* [REQUIREMENT] Every line from the one with "M1824,108l27,10 90,-106" to the one with "<!-- legend -->", including those two, is to be copied exactly; all other lines of the entries below are left out.

* [EXTRACTED MATERIAL]
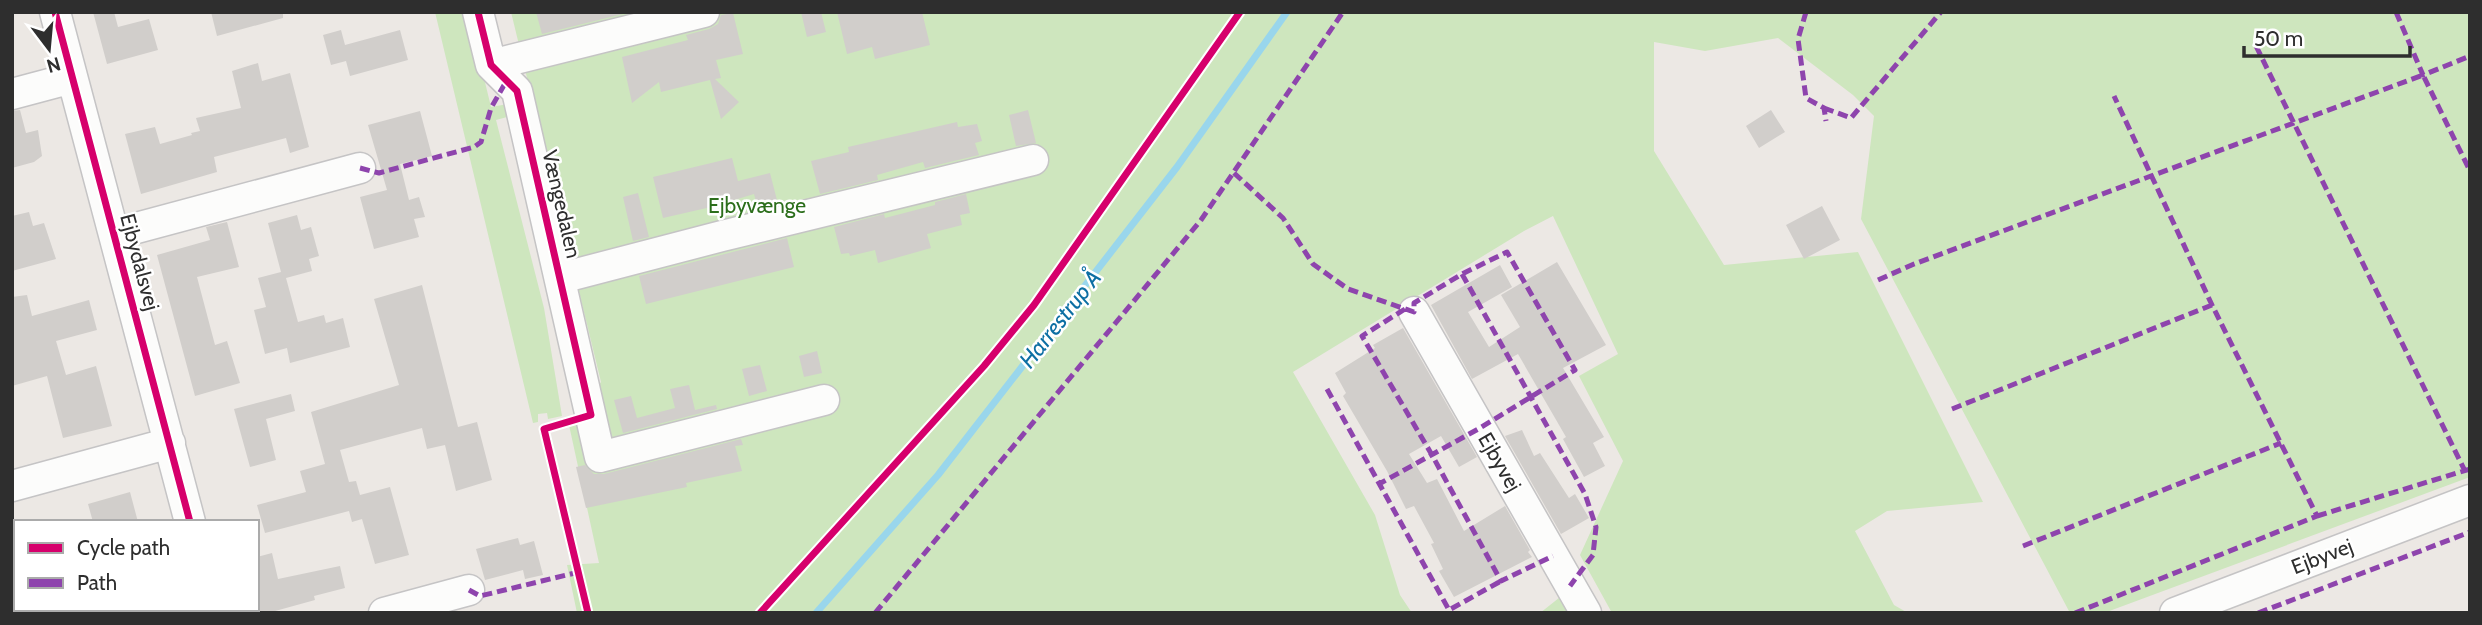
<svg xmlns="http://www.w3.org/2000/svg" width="2482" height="625" viewBox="0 0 2482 625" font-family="Cabin,sans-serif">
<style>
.green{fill:#cee6be}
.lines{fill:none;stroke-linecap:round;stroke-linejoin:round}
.stream{stroke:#99d6ec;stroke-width:7}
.building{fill:#d1cecb}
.minor-casing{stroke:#c5c4c5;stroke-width:33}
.minor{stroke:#fcfcfb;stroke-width:30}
.quiet{stroke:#8e44ad;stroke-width:5;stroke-dasharray:10 5;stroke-linecap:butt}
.cycleway-casing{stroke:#fff;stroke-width:11}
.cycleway{stroke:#d6006c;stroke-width:7}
.labels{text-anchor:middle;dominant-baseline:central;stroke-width:5;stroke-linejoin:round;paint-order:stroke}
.street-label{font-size:21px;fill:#2e2e2e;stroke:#fff}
.park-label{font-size:21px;fill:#2c6e1b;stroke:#fff}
.water-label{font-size:23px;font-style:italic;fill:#0d6fa3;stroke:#fff}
</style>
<rect width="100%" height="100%" fill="#ece8e4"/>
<!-- green -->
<path class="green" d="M435,12h33l23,95 17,-3 3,12 -15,4 48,188 18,108 -14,3 -1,-6 -9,1v8l-5,1z
M511,12h1959v465l-366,136h-34l-209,-394 13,-103 -21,-21 -75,-57 -73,13 -51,-9v109l70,114 134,-13 125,250 -96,9 -32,20 39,74 14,8h-296l-32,-58 43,-94 -44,-85 39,-22 -65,-138 -29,15 -231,141 82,143 25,80 12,18h-835l-10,-48 32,-2 -30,-138 32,-43z
M1569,590l13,23h-42z"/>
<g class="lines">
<!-- stream -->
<path class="stream" d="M816,613l122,-138 239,-308 110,-155"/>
</g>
<!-- building -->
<path class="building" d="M93,12h21l4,15 31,-8 9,31 -51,14z
M211,12h72v6l-66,18z
M536,12h95l-89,22z
M801,12h20l5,20 -19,5z
M837,12h85l8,33 -55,14 -3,-12 -25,7z
M733,13l10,41 -27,6 5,18 -6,1 24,23 -18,17 -11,-39 -49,12 -2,-10 -27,21 -10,-46 66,-17 -2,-5 23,-6 9,-5 3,-9z
M341,30l4,15 55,-15 8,30 -58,16 -4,-15 -15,4 -8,-30z
M258,63l4,18 28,-8 19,74 -19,6 -4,-15 -72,19 3,15 -76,22 -16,-60 30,-7 5,17 32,-9 -1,-2 9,-2 -4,-13 45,-10 -9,-37z
M20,110l6,23 12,-3 4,26 -8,6 -22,6v-57z
M1028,110l8,33 -20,3 -7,-31z
M1771,110l14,22 -26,16 -13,-22z
M420,111l12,45 -32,8 9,36 10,-3 6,20 -11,2 5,18 -45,12 -14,-52 27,-7 -19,-65z
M957,122l1,5 19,-3 5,17 -7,2 4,12 -54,13 -2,-6 -46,13 1,5 -58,14 -9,-33 38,-9 -1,-5z
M732,158l6,23 32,-8 8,31 -20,5 -4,-15 -43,13 -48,11 -10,-41z
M638,193l11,44 -16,4 -10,-44z
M966,194l4,19 -10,2 2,10 -35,9 4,14 -53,15 -3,-13 -25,6 -1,-3 -8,1 -7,-27 50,-13 1,4 50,-13v-3z
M1822,206l18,34 -36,19 -18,-34z
M29,212l4,14 11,-3 12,36 -44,12v-55z
M297,215l4,15 10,-3 8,29 -10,3 3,12 -26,7 12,44 26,-7 2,8 17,-5 7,29 -60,16 -3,-15 -22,6 -11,-44 12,-3 -8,-29 23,-6 -13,-49z
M227,222l12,45 -42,10 18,68 12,-4 13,42 -45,13 -38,-141 53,-15 -4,-13z
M787,238l7,29 -148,37 -7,-28z
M1557,262l49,83 -43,23 41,69 -11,6 12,23 -21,11 -21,-38 3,-2 -48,-83 -46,25 -41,-74 69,-40 12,22 -44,25 21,35 31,-20 -19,-32z
M422,285l36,142 19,-5 15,58 -36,11 -11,-46 -18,4 -5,-21 -82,22 9,32 7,-1 4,14 30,-8 19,68 -34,9 -13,-45 -10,3 -3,-11 -84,22 -8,-28 49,-13 -6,-21 25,-7 -14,-52 88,-27 -25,-86z
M27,295l5,21 57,-16 8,30 -41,11 10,34 30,-9 16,60 -49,12 -16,-62 -35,10v-89z
M1403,328l74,129 -18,10 -18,-31 -32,18 18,29 10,-4 27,52 41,-25 25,44 -2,2 4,5 -78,40 -15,-26 4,-2 -12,-25 3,-1 -20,-37 -8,3 -19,-38 -44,-75 3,-3 -11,-20 40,-25 -2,-3z
M817,351l5,22 -18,4 -5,-21z
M760,365l7,26 -18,5 -7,-27z
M689,385l6,25 21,-5 1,4 -94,24 -9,-33 17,-4 6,22 38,-10 -5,-19z
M291,394l4,17 -29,8 10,41 -26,7 -16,-58z
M1522,430l12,26 6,-3 29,45 6,-4 14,24 -28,16 -56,-98z
M741,439l2,6 -8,1 7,25 -56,12 1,4 -101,21 -10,-41 9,-2 9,9h10z
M130,492l8,30h-45l-5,-18z
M518,538l2,7 14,-4 9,34 -18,4 -2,-9 -38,10 -9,-31z
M272,553l6,26 62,-13 5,22 -31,8 1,4 -47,13h-11v-56z"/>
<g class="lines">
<!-- minor casing -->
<g class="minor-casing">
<path id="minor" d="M55,12l135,510
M478,12l13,53 26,26 83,366 224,-57
M491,65l213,-53
M12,94l60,-16
M114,234l246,-66
M561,278l161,-42 311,-76
M1414,312l172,301
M12,486l158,-43
M214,609l1,4
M384,613l85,-23
M2175,613l295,-113"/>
</g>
<!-- minor -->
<use href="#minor" class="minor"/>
<!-- quiet -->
<path class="quiet" d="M1806,12l-8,27 8,59 18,10 2,13
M2396,12l27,63 47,-19
M2256,46l209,425
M1824,108l27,10 90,-106
M360,168l19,5 95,-26 7,-5 10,-34 16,-28
M1234,173l49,45 30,46 35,25 66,23v-9l48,-29 45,-22 68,118 -95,58 -101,56
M1462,274l123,220 11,33 -3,28 -23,31
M1878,280l36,-16 509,-189 47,96
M1405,309l-43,27 70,119 69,126 52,-25
M1327,389l122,221 52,-29
M1952,409l260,-104
M2317,516l153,-47
M2023,546l258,-103
M469,590l11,6 99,-24
M875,613l326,-393 142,-208
M2075,613l242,-97 -105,-211 -98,-209
M2258,613l212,-81"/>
<!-- cycleway casing -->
<g class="cycleway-casing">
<path id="cycleway" d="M55,12l135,510
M478,12l13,53 26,26 74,324 -47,14 44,184
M760,613l224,-247 50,-61 206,-293"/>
</g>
<!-- cycleway -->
<use href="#cycleway" class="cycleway"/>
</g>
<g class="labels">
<!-- street labels -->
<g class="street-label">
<text transform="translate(562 204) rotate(77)">Vængedalen</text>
<text transform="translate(140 262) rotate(75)">Ejbydalsvej</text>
<text transform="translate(1500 462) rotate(60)">Ejbyvej</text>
<text transform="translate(2322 556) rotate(-21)">Ejbyvej</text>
</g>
<!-- park labels -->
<g class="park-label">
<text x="757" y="205">Ejbyvænge</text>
</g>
<!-- water labels -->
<g class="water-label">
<text transform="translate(1060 319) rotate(-52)">Harrestrup Å</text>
</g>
</g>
<!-- border -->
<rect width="2482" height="625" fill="none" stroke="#2e2e2e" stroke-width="28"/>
<!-- legend -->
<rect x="14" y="520" width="245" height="91" fill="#ffffff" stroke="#ababab" stroke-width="2"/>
<rect x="28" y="543" width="35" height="10" fill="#d6006c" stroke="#ababab" stroke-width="2"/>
<text x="77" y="555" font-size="21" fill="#2e2e2e">Cycle path</text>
<rect x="28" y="578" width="35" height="10" fill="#8e44ad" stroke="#ababab" stroke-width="2"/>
<text x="77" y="590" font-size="21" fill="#2e2e2e">Path</text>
<!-- north arrow -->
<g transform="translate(49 49) rotate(164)" stroke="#ffffff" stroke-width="5" paint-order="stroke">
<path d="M0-5L12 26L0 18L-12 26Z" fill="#2e2e2e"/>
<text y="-10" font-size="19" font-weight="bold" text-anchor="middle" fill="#2e2e2e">N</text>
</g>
<!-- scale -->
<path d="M2244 46v10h166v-10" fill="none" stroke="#2e2e2e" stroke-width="3.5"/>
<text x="2254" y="46" font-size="21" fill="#2e2e2e" stroke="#ffffff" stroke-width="5" paint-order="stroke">50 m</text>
</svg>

* [WRITTEN SOLUTION]
M1824,108l27,10 90,-106
M360,168l19,5 95,-26 7,-5 10,-34 16,-28
M1234,173l49,45 30,46 35,25 66,23v-9l48,-29 45,-22 68,118 -95,58 -101,56
M1462,274l123,220 11,33 -3,28 -23,31
M1878,280l36,-16 509,-189 47,96
M1405,309l-43,27 70,119 69,126 52,-25
M1327,389l122,221 52,-29
M1952,409l260,-104
M2317,516l153,-47
M2023,546l258,-103
M469,590l11,6 99,-24
M875,613l326,-393 142,-208
M2075,613l242,-97 -105,-211 -98,-209
M2258,613l212,-81"/>
<!-- cycleway casing -->
<g class="cycleway-casing">
<path id="cycleway" d="M55,12l135,510
M478,12l13,53 26,26 74,324 -47,14 44,184
M760,613l224,-247 50,-61 206,-293"/>
</g>
<!-- cycleway -->
<use href="#cycleway" class="cycleway"/>
</g>
<g class="labels">
<!-- street labels -->
<g class="street-label">
<text transform="translate(562 204) rotate(77)">Vængedalen</text>
<text transform="translate(140 262) rotate(75)">Ejbydalsvej</text>
<text transform="translate(1500 462) rotate(60)">Ejbyvej</text>
<text transform="translate(2322 556) rotate(-21)">Ejbyvej</text>
</g>
<!-- park labels -->
<g class="park-label">
<text x="757" y="205">Ejbyvænge</text>
</g>
<!-- water labels -->
<g class="water-label">
<text transform="translate(1060 319) rotate(-52)">Harrestrup Å</text>
</g>
</g>
<!-- border -->
<rect width="2482" height="625" fill="none" stroke="#2e2e2e" stroke-width="28"/>
<!-- legend -->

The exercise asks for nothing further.